In this implementation the model is distributed as Python wheel. After the model is documented trained and tested, it is packaged:
package.model: doc train test
pipenv run pipenv-setup sync
pipenv run pipenv-setup check
mkdir -p build
pipenv run python setup.py egg_info -e build bdist_wheel
The Python wheel therefore contains the model, which is saved as serialized object leveraging the joblib library:
def save_model(self, model: Any) -> None:
joblib.dump(model, self.model_file)
It also contains the model code, which is necessary to call the model via the classifier. Additionally the tumor data model is contained as a interface for sending input data to the model for prediction. This Python wheel is pushed to the Nexus repository, which is hosted on the Kubernetes cluster with a pre-defined container.

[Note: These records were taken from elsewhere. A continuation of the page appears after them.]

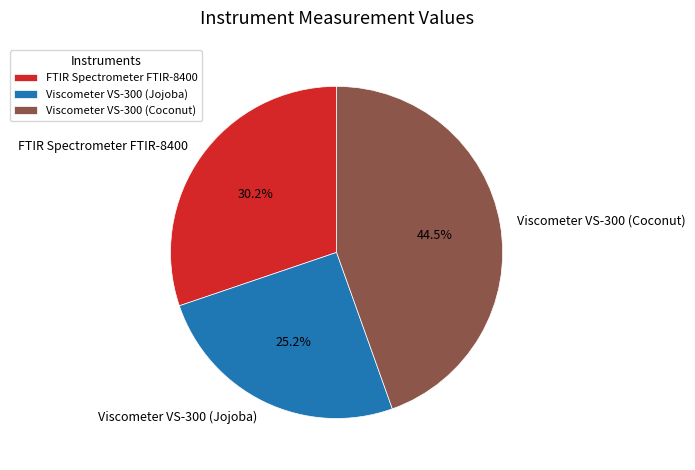

To the nearest percent, what is the difference between the largest and smallest slice percentages?

19%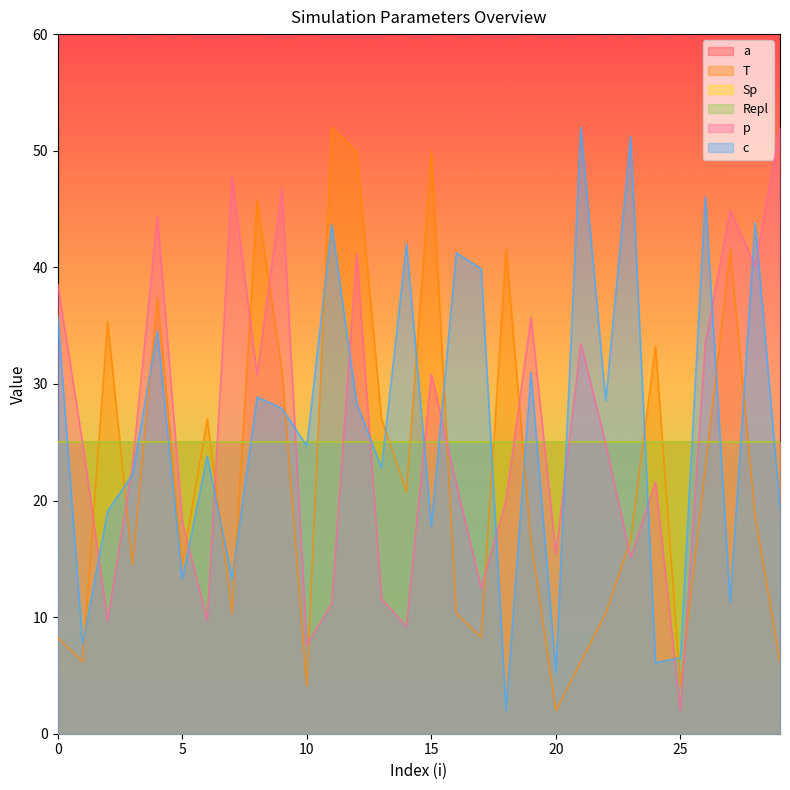

The T series shows 11.2 at 17. True or false?

False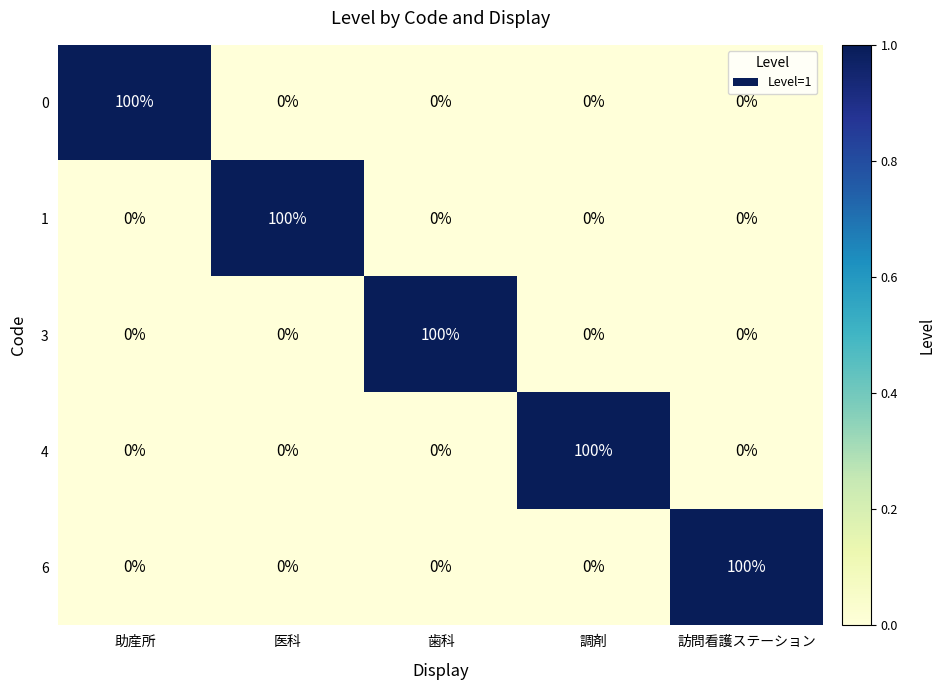

True or false: 6 has a value of 0 at 調剤.

True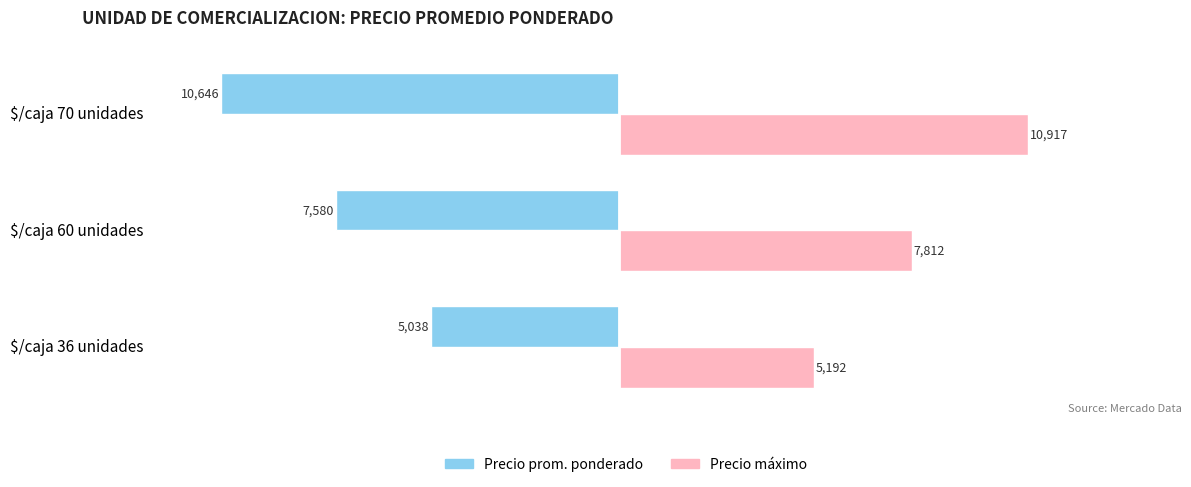

What is the greatest value displayed?

10916.7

upload.model: version.model package.model
echo "[distutils]\nindex-servers =\n nexus\n[nexus]\nrepository: ${NEXUS_LOCAL_REPO_URL}\nusername: ${NEXUS_USERNAME}\npassword: ${NEXUS_PASSWORD}" > ./.pypirc
pipenv run twine upload --config-file .pypirc -r nexus ./dist/*
The script above uploads the specific version to a predefined Nexus repository. From there it can be accessed as any other Python package via pip install
incl. the required version. The packaged model, makes it as easy as possible for the software engineer by using the classifier’s predict method without knowing the underlying details.